В этой связи мне часто вспоминаются два эпизода. Оба они произошли в последние месяцы войны.
Вскоре после боев за Сандомирский плацдарм нас перебросили на 2-й Украинский фронт, где мы вошли в состав 5-й воздушной армии под командованием Горюнова. Вместе с войсками 2-го Украинского мы сражались сначала в Румынии и Венгрии, а затем в Чехословакии, где нас и застал последний день войны.

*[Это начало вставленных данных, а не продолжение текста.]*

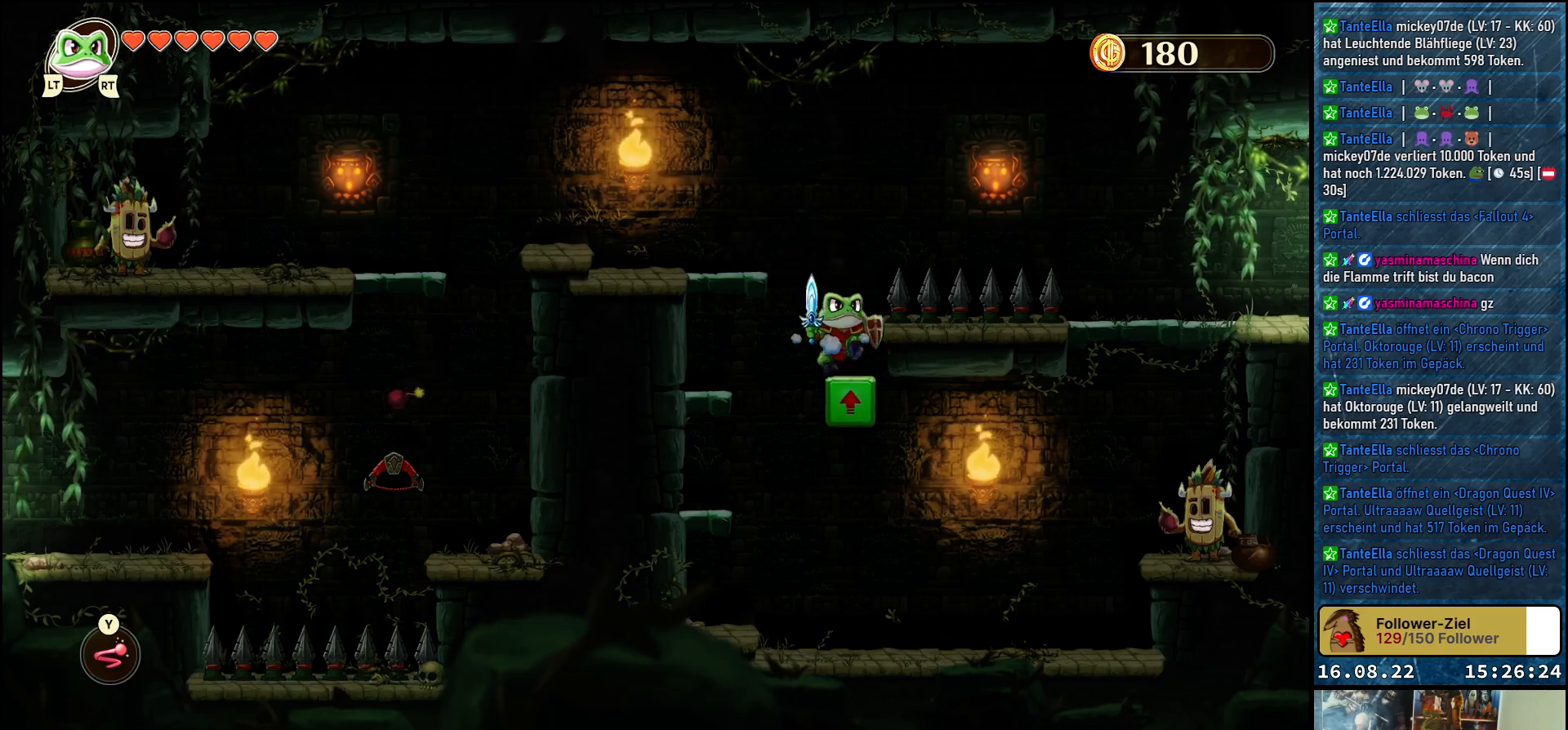
{"buttons": [], "left_stick": "right", "right_stick": "center", "events": [[183, "left_stick", "right"]]}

Однажды мы получили задание накрыть один из вражеских аэродромов подскока, расположенный вблизи венгерского города Мишкольц. Обычно основной аэродром со всей его вспомогательной техникой и обслуживающим персоналом размещается в местности, достаточно удаленной от передовой. Делается это для того, чтобы максимально его обезопасить. Аэродром подскока, наоборот, устраивают вблизи линии фронта, куда самолеты прилетают, «подскакивают» лишь на время активных боевых действий. Кончили — и назад, на основную базу, А на аэродроме подскока остаются только цистерны с горючим и немного боеприпасов. Вот такой аэродром — конечно, в момент, когда он не пустует, а полон немцев — нам и предстояло накрыть.

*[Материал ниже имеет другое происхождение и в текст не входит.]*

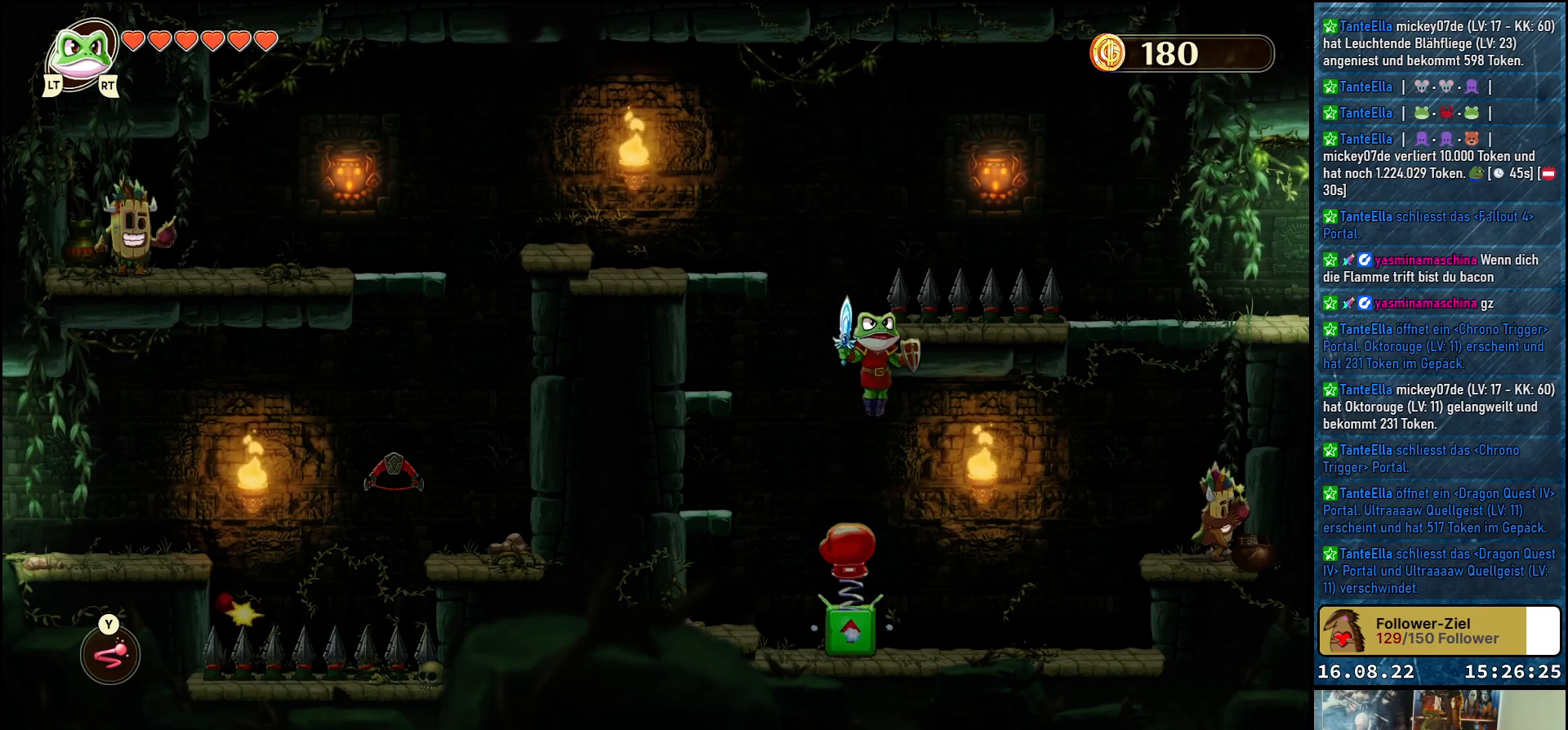
{"buttons": [], "left_stick": "right", "right_stick": "center", "events": []}
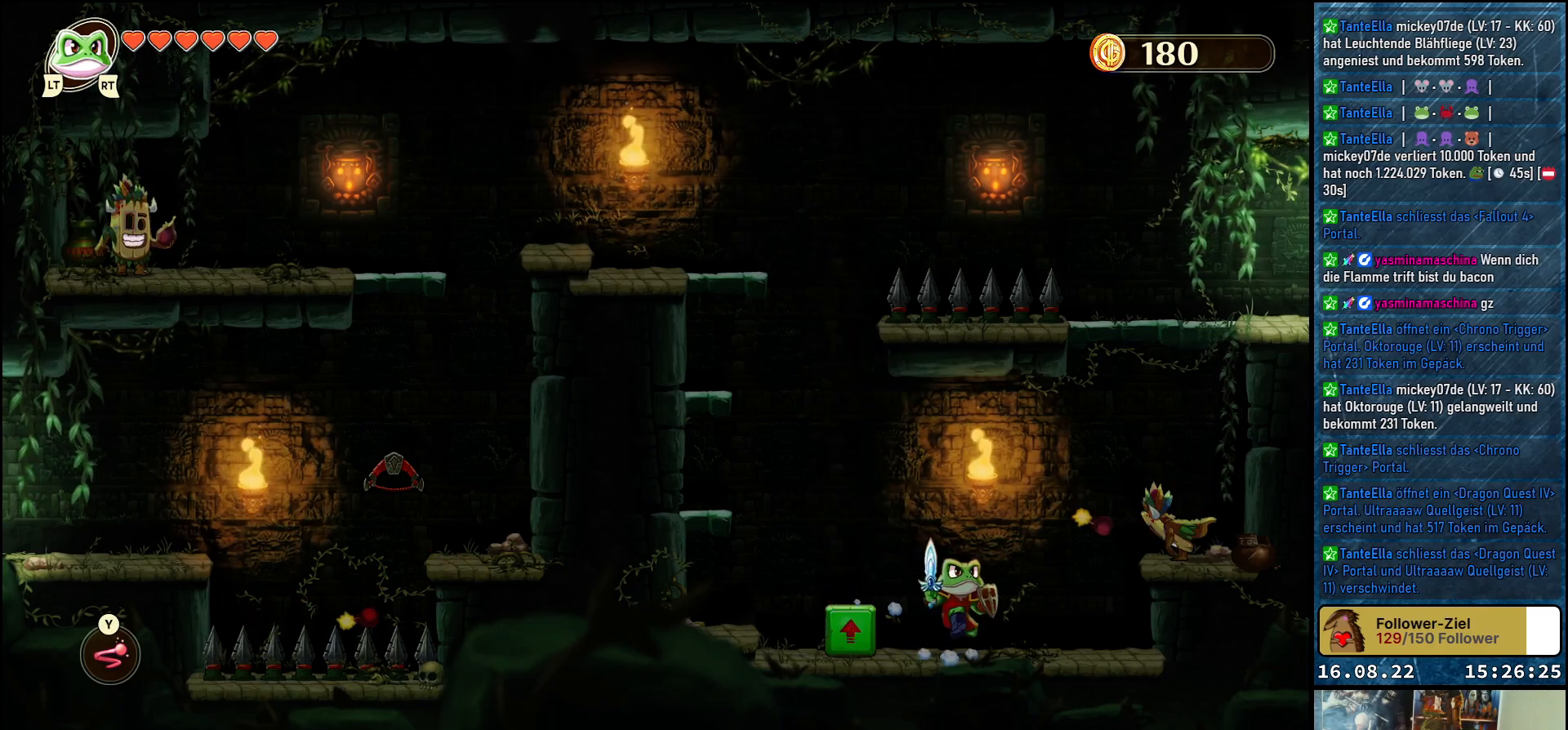
{"buttons": [], "left_stick": "right", "right_stick": "center", "events": [[67, "left_stick", "center"], [133, "left_stick", "right"]]}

Вылетели двумя девятками. Одну вел я, вторую — Виктор Кумсков. Не знаю, кто здесь прохлопал — разведка ли или еще кто — на войне случается всякое, — только аэродром, когда мы на него вышли, оказался пустым. Что делать? Не возвращаться же ни с чем! Тем более что по соседству с аэродромом крупная железнодорожная станция, битком забитая военными эшелонами.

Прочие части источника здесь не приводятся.